According to The Future of Citizen Engagement: Pre-COVID Challenges to Constituent Communication, a report released in late October by the Congressional Management Foundation, most offices expect their COVID-created ways of engaging virtually with constituents to persist.

Source: 2020 survey of House and Senate senior staff, published in The Future of Citizen Engagement: Coronavirus, Congress, and Constituent Communications, Congressional Management Foundation, 2020.

What does a mid-21st century Congress look like?

The SCOMC envisioned an institution that reclaims its Article I power and prerogatives, invests in its talent and technology, and nurtures a culture of civility and bipartisanship. Radical steps are required to get there, but the SCOMC has created a roadmap for the journey. Its final report made 97 recommendations in 15 categories. A resolution adopting the first 29 passed the full House overwhelming in March 2020, an unusual bipartisan endorsement of change. The House is expected to act on the remaining recommendations soon.

Here are a few of its 97 ideas: Streamlined bill-writing, public tracking of amendments, better public information about lobbyists and lobbying, one-click access to see how Members of Congress vote in committee, and more flexible working conditions, including telework.

The SCOMC also endorsed bipartisan solutions to thorny issues such as the Congressional calendar, raising staff salaries, and revamping staffing and procedures in committees. In its final months, the SCOMC even passed recommendations for reforming the budget and appropriations process and creating a new program for Congress to direct federal spending for local community projects, replacing the abandoned “earmarks” system.

What’s next?

It’s likely the House will vote before the end of 2020 on another set of SCOMC recommendations. When approved, some recommendations will be referred to standing committees for further actions, while others could be implemented without legislation by House Leadership or the Committee on House Administration. It’s also possible the House may vote to set up another kind of Modernization Committee to continue developing proposals.

Meanwhile, the Hewlett grantee organizations who regularly shared information, strategies and resources in support of the SCOMC are now exploring how to support modernization in the Senate. The Senate is organized differently than the House, but it similarly suffers from lags in adopting technology tools, lack of strong, centralized human resources and career development support, and uncertainty over how and when to permit remote operations under its rules.

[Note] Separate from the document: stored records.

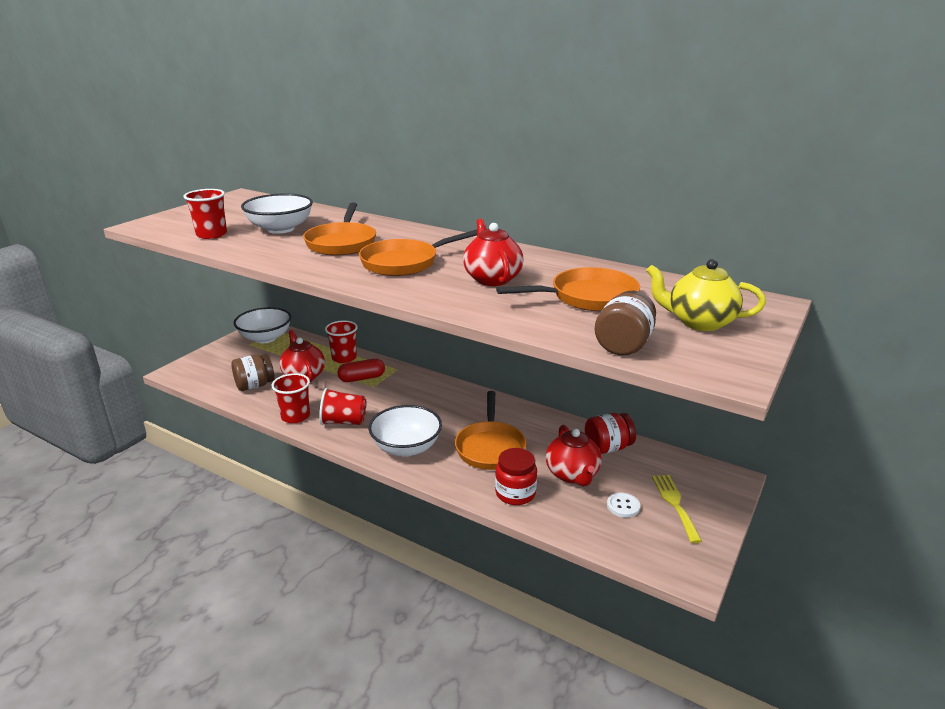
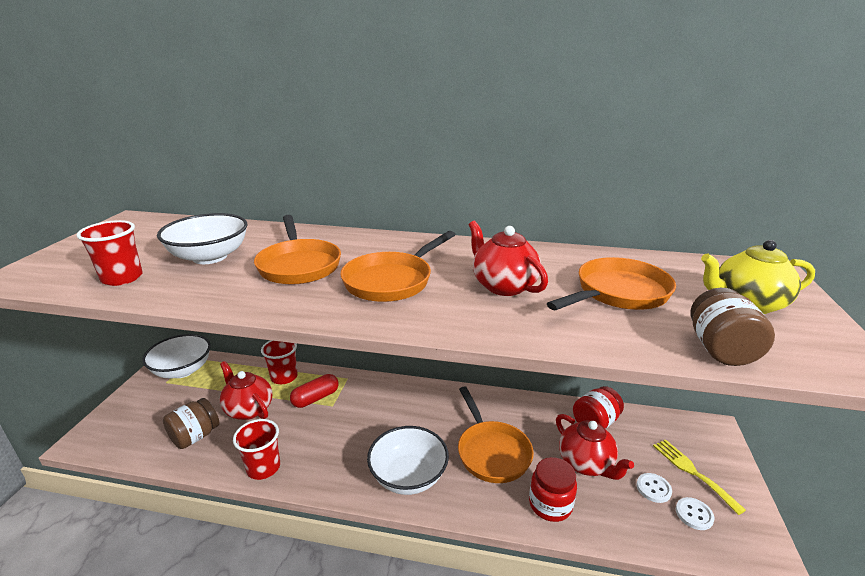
camera: 20 degrees left, 0 degrees up
red cup [319,388,366,425] -> none
none -> white button [676,497,715,530]

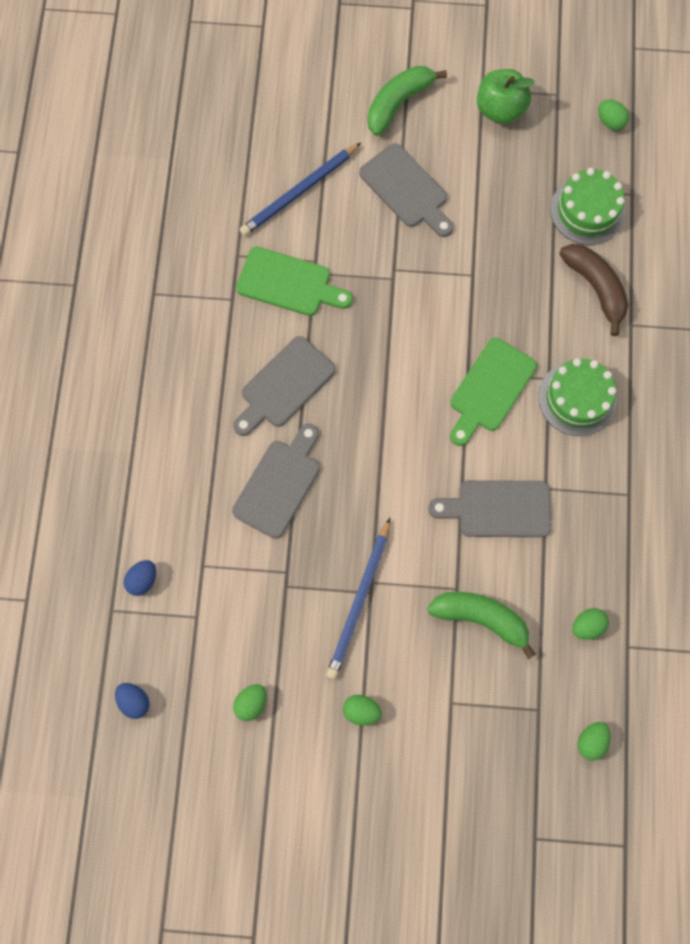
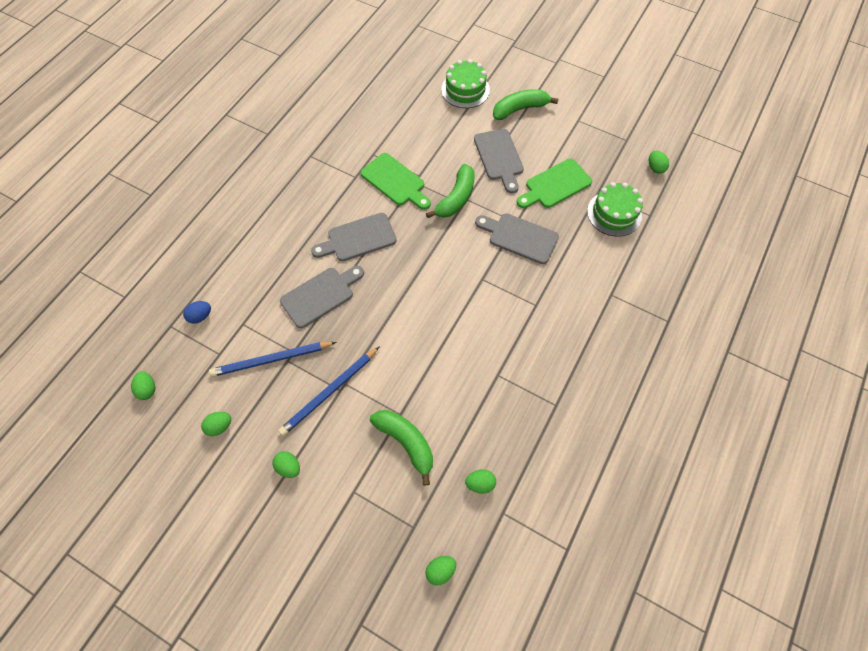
camera: 25 degrees right, 10 degrees down
blue egg [115,683,150,719] -> green egg [131,371,155,400]
blue pencil [240,143,361,236] -> blue pencil moved to [209,342,336,377]
grey cutting board [428,480,551,537] -> grey cutting board moved to [475,213,559,264]
green cutting board [450,338,537,446] -> green cutting board moved to [517,159,592,208]
green apple [477,69,535,124] -> none
green cake [539,358,617,436] -> green cake moved to [441,59,490,108]
brown banana [559,244,629,336] -> none
none -> green banana [426,164,475,218]

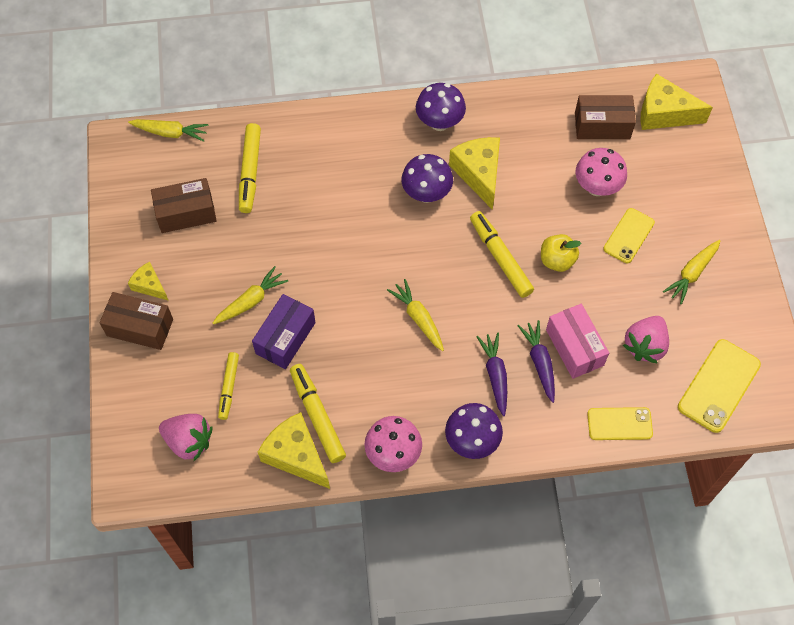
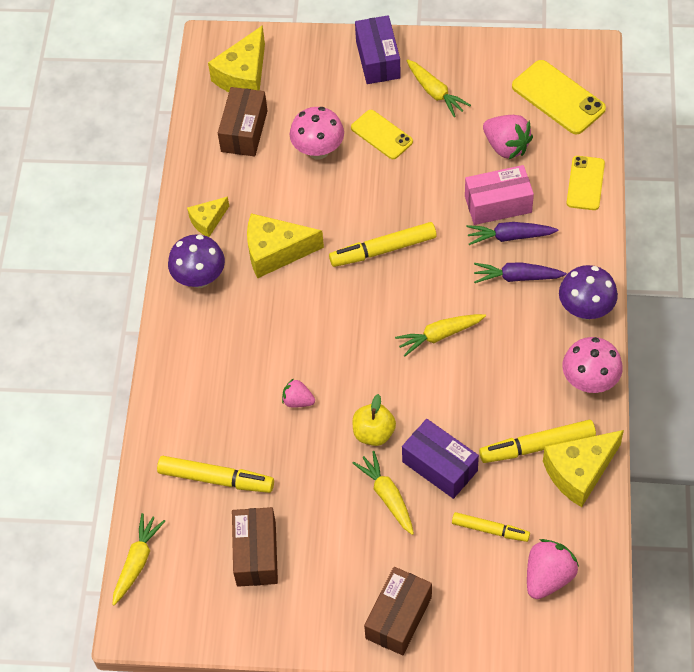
camera: 75 degrees left, 5 degrees down
yellow cheese [128,262,169,301] -> yellow cheese moved to [187,197,229,237]
purple mushroom [401,154,453,203] -> none
yellow apple [541,234,581,272] -> yellow apple moved to [353,394,396,446]
none -> pink strawberry [282,378,315,408]
none -> purple box [355,15,401,84]

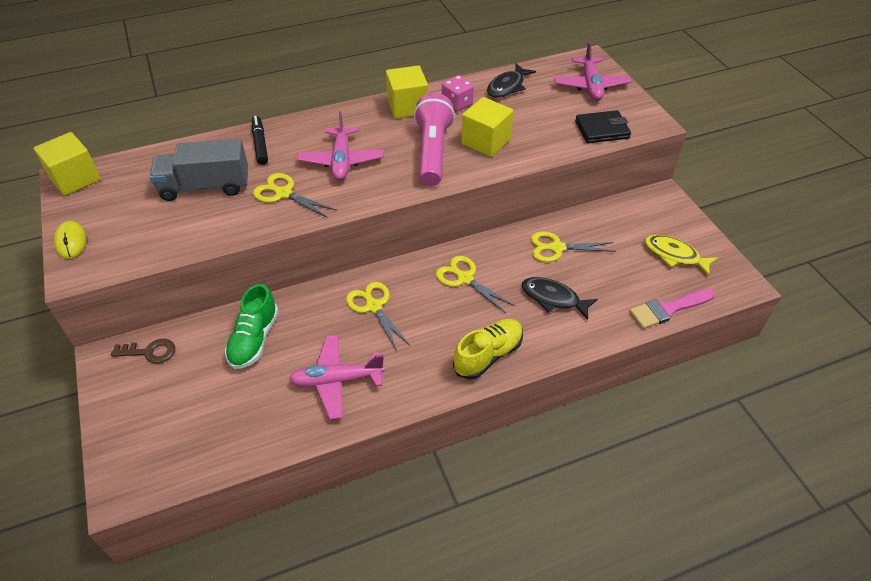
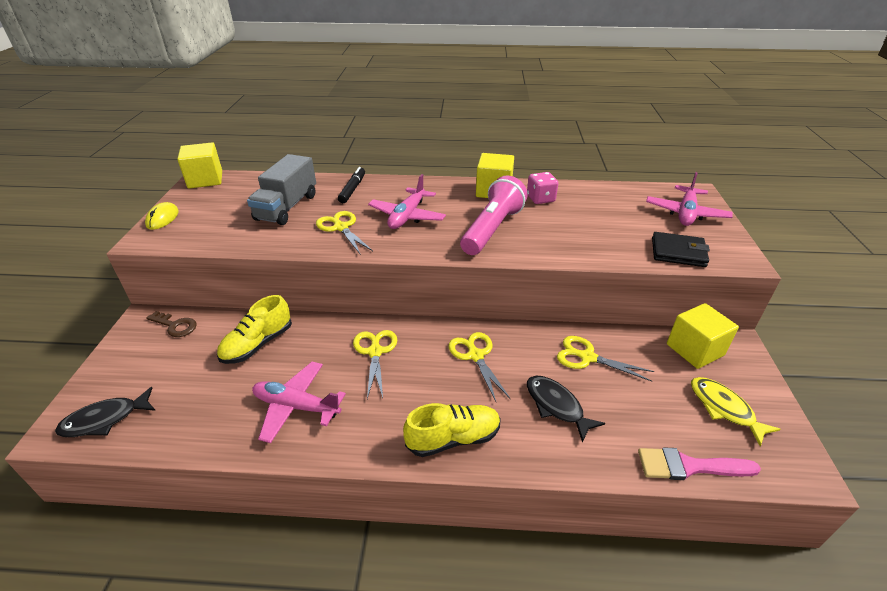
camera: 25 degrees right, 10 degrees down
grey truck [149,139,248,201] -> grey truck turned 90 degrees counterclockwise [247,154,316,225]
green shoe [225,284,279,369] -> yellow shoe [217,295,292,364]
yellow cube [461,97,513,157] -> yellow cube moved to [667,303,739,369]
black fish [487,64,536,98] -> black fish moved to [55,387,156,437]

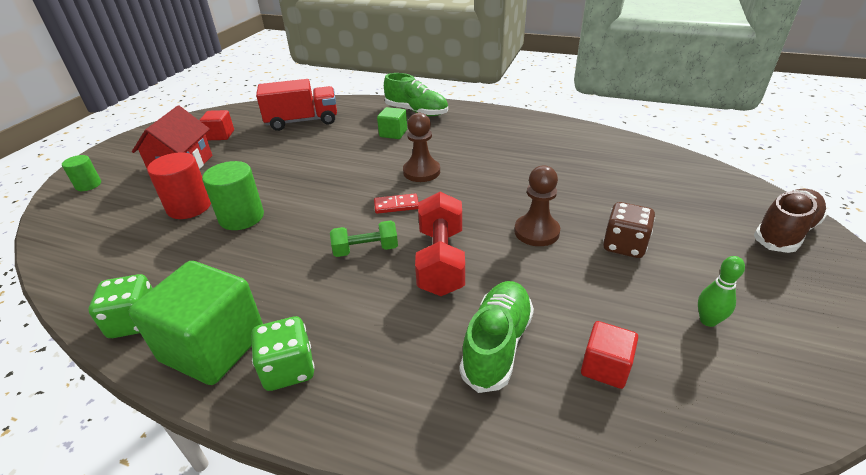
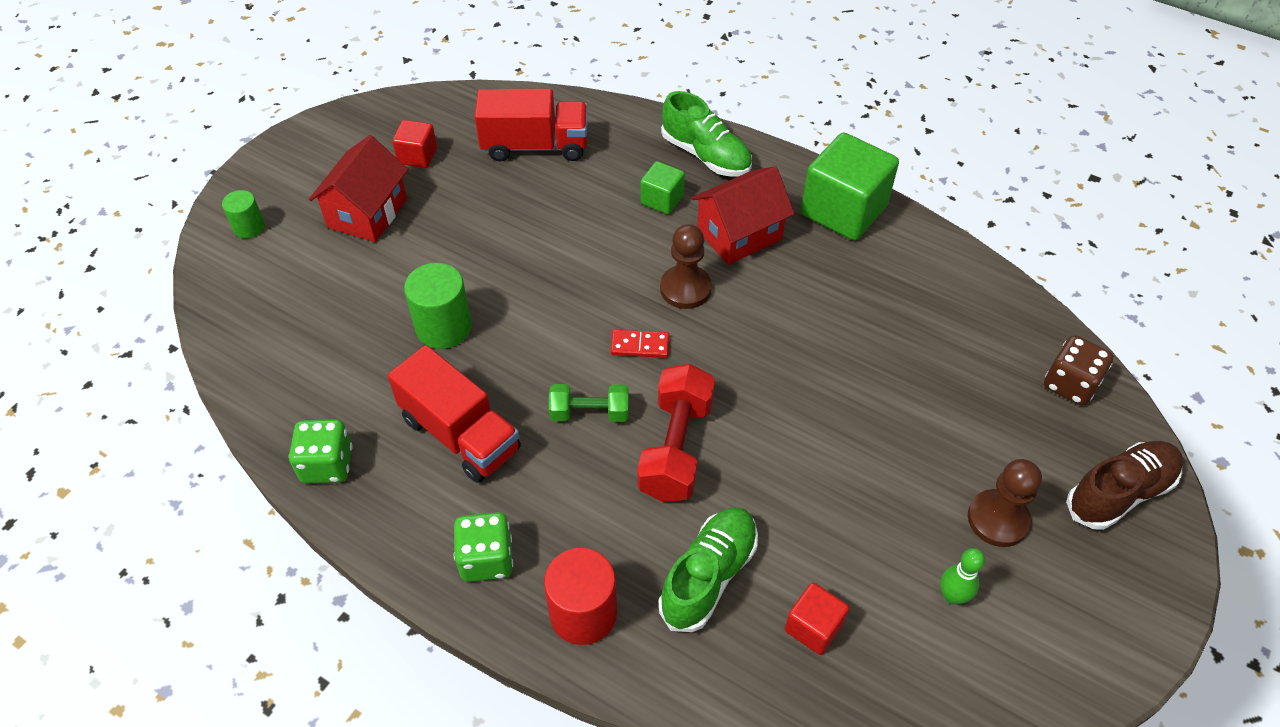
camera: 10 degrees right, 15 degrees up
green cube [129,261,263,385] -> green cube moved to [801,133,899,241]
red cylinder [147,152,211,219] -> red cylinder moved to [544,548,617,645]
brown pawn [514,165,560,246] -> brown pawn moved to [968,459,1042,547]
brown dice [603,202,655,258] -> brown dice moved to [1044,335,1113,406]
none -> red truck [388,345,521,483]
none -> red house [691,166,794,265]

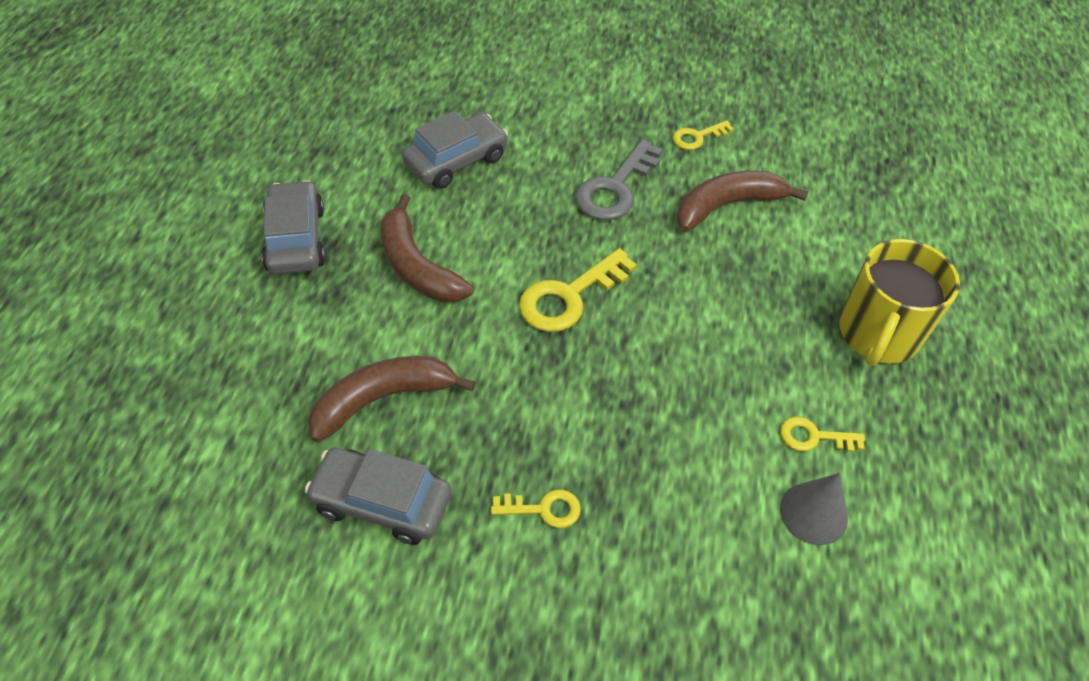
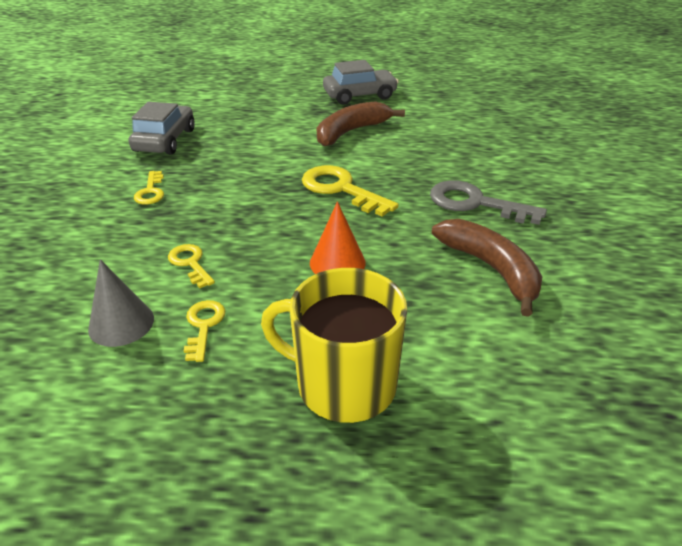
camera: 85 degrees right, 15 degrees down
brown banana [308,356,475,442] -> none
grey car [402,111,508,189] -> none
yellow key [673,121,734,150] -> yellow key moved to [168,244,215,288]
none -> orange cone [310,201,366,274]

Like the House, initial Senate opposition to remote operations dissipated in the face of necessity. Far from being relegated to only low-priority matters, a hybrid model of in-person and remote participation has already been used for one of the most monumental Senate responsibilities: confirmation hearings for a Supreme Court Justice. And the majority of Senate staff members have been working from home for months.

Members and staff are discovering that certain kinds of modernization forced by the pandemic and encouraged by the thoughtful, bipartisan institutional efforts of the Select Committee on the Modernization of Congress will remake the 21st century Congress faster than anyone imagined two years ago. What course that will take, and how fast, will be front-and-center for the 117th Congress.